[WORK TO BE COMPLETED] Write out the site selection podcast transcript below word for word, in full.

[GIVEN PASSAGE]
☆ ☆ ☆ ☆ ☆ ☆ ☆

Episode 5 – Talent and Workforce Driving Corporate Locations
Rick Weddle: Welcome to Site Selection Matters where we take a closer look at the art and science of site selection decision making. I’m your host, Rick Weddle, president of the Site Selectors Guild. In each episode, we introduce you to leaders in the world of corporate site selection and in economic development. We speak with members of the Site Selectors Guild, our economic development partners, and corporate decision-makers to provide you with deep insight into the best and next practices in our profession. In this episode, we have as our guest, Dennis Donovan, principal with Wadley Donovan Gutshaw Consulting, and chairman of the Site Selector Guild’s Marketing Committee.
Dennis is one of the nation’s leading site selection consultants. In his role as principal of Wadley Donovan Consulting, he provides high-quality service to clients, recruits and grows the best class of talent, and manages the business. Wadley Donovan advises corporations on the geographic deployment of business operations. Their core specialties are location strategy, site selection, labor market analytics, and incentives. Today, Dennis will talk with us about workforce development and talent, and how it’s driving location decisions in the current economic environment. Join me as we welcome Dennis Donovan to “Site Selection Matters.”
Dennis, today we hear a lot about how the key factors of site location have changed. And how workforce in labor is becoming more important, perhaps the most important decision driver. Is that really true?

☆ ☆ ☆ ☆ ☆ ☆ ☆

[RECORDED DATA]
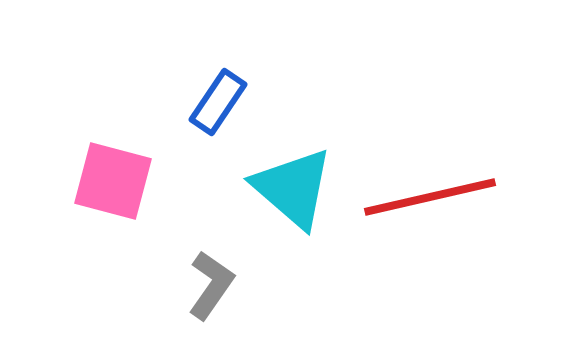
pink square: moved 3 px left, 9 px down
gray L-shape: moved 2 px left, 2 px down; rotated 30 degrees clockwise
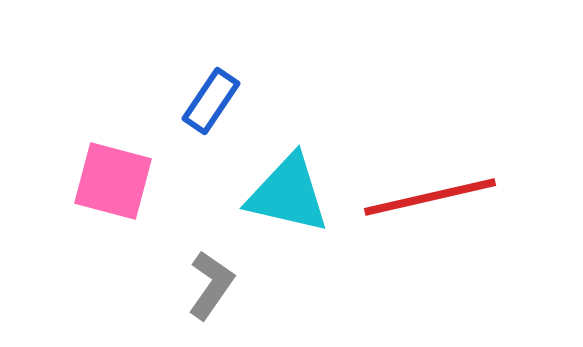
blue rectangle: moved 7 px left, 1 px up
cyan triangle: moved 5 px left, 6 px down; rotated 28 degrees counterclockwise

☆ ☆ ☆ ☆ ☆ ☆ ☆

[SOLUTION BELOW]
Episode 5 – Talent and Workforce Driving Corporate Locations
Rick Weddle: Welcome to Site Selection Matters where we take a closer look at the art and science of site selection decision making. I’m your host, Rick Weddle, president of the Site Selectors Guild. In each episode, we introduce you to leaders in the world of corporate site selection and in economic development. We speak with members of the Site Selectors Guild, our economic development partners, and corporate decision-makers to provide you with deep insight into the best and next practices in our profession. In this episode, we have as our guest, Dennis Donovan, principal with Wadley Donovan Gutshaw Consulting, and chairman of the Site Selector Guild’s Marketing Committee.
Dennis is one of the nation’s leading site selection consultants. In his role as principal of Wadley Donovan Consulting, he provides high-quality service to clients, recruits and grows the best class of talent, and manages the business. Wadley Donovan advises corporations on the geographic deployment of business operations. Their core specialties are location strategy, site selection, labor market analytics, and incentives. Today, Dennis will talk with us about workforce development and talent, and how it’s driving location decisions in the current economic environment. Join me as we welcome Dennis Donovan to “Site Selection Matters.”
Dennis, today we hear a lot about how the key factors of site location have changed. And how workforce in labor is becoming more important, perhaps the most important decision driver. Is that really true?